Cayley-Hamilton with A=SDS^-1

Question

How would one prove the Cayley-Hamilton theorem for a case when A=SDS^−1, where A is diagonal? I have absolutely no idea.

Answer 1

Not sure what you mean. Take $$A=\begin{bmatrix}1&0\\0&2\end{bmatrix},\ \ \ S=\begin{bmatrix}1&0\\0&0\end{bmatrix}.$$ Then $p_A(t)=t^2-3t+2$. Also, $$ SAS^*=S=\begin{bmatrix}1&0\\0&0\end{bmatrix}, $$ so $$p_A(SAS^*)=\begin{bmatrix}0&0\\0&2\end{bmatrix}.$$

Answer 2

$\chi_A(t)=\det(tA-I)=\det(tSDS^{-1}-I)=\det(S(tD-I)S^{-1})=\det(tD-I)=\chi_D(t)$.

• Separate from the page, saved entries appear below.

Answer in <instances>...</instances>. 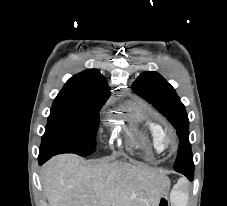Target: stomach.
<instances>
[{
  "label": "stomach",
  "instance_id": "obj_1",
  "mask_svg": "<svg viewBox=\"0 0 227 206\" xmlns=\"http://www.w3.org/2000/svg\"><path fill=\"white\" fill-rule=\"evenodd\" d=\"M167 191L162 192V196L160 197V201L158 206H168V202H167Z\"/></svg>",
  "mask_w": 227,
  "mask_h": 206
}]
</instances>
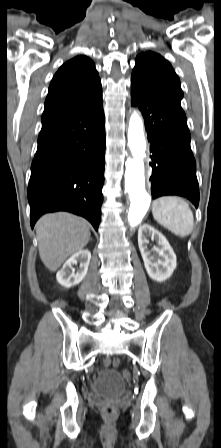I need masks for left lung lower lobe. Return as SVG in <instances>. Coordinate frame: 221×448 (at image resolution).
<instances>
[{
	"mask_svg": "<svg viewBox=\"0 0 221 448\" xmlns=\"http://www.w3.org/2000/svg\"><path fill=\"white\" fill-rule=\"evenodd\" d=\"M131 103L142 112L150 142L152 198L179 195L197 207L199 187L187 121L134 91Z\"/></svg>",
	"mask_w": 221,
	"mask_h": 448,
	"instance_id": "1",
	"label": "left lung lower lobe"
}]
</instances>
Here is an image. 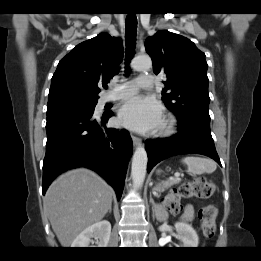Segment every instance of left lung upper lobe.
Here are the masks:
<instances>
[{"label": "left lung upper lobe", "instance_id": "1", "mask_svg": "<svg viewBox=\"0 0 261 261\" xmlns=\"http://www.w3.org/2000/svg\"><path fill=\"white\" fill-rule=\"evenodd\" d=\"M157 75L165 74L162 100L178 118L199 117L210 121L205 54L181 35L158 31L145 41Z\"/></svg>", "mask_w": 261, "mask_h": 261}]
</instances>
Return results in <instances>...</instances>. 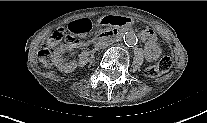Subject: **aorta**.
<instances>
[{
    "label": "aorta",
    "instance_id": "1",
    "mask_svg": "<svg viewBox=\"0 0 207 123\" xmlns=\"http://www.w3.org/2000/svg\"><path fill=\"white\" fill-rule=\"evenodd\" d=\"M123 39L125 44L128 46H133L137 43V36L132 32H127Z\"/></svg>",
    "mask_w": 207,
    "mask_h": 123
}]
</instances>
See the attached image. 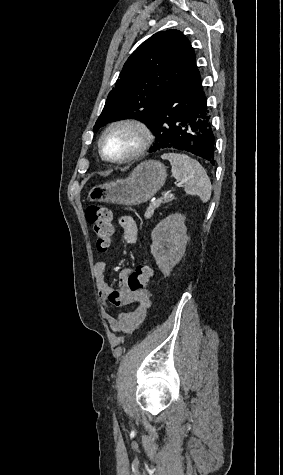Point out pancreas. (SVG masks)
Wrapping results in <instances>:
<instances>
[{
	"label": "pancreas",
	"mask_w": 283,
	"mask_h": 475,
	"mask_svg": "<svg viewBox=\"0 0 283 475\" xmlns=\"http://www.w3.org/2000/svg\"><path fill=\"white\" fill-rule=\"evenodd\" d=\"M172 200H176L173 194H167V196H163V198H158V200H155V202H151L148 208H146L144 218H146V220H148V218H152L154 210H156V208H159L161 204H167V202H172Z\"/></svg>",
	"instance_id": "obj_1"
}]
</instances>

Therefore, $\chi_A(A)=\chi_D(SDS^{-1})=S\chi_D(D)S^{-1}=0.$

That is, you just need to prove the Cayley–Hamilton theorem for diagonal matrices, which is easy.

Indeed, $\chi_D(t)=(t-d_{11})\cdots(t-d_{nn})$. Since $De_i=d_{ii}e_i$, we have $\chi_D(D)e_i=0$ for all $i$ and so $\chi_D(D)=0$.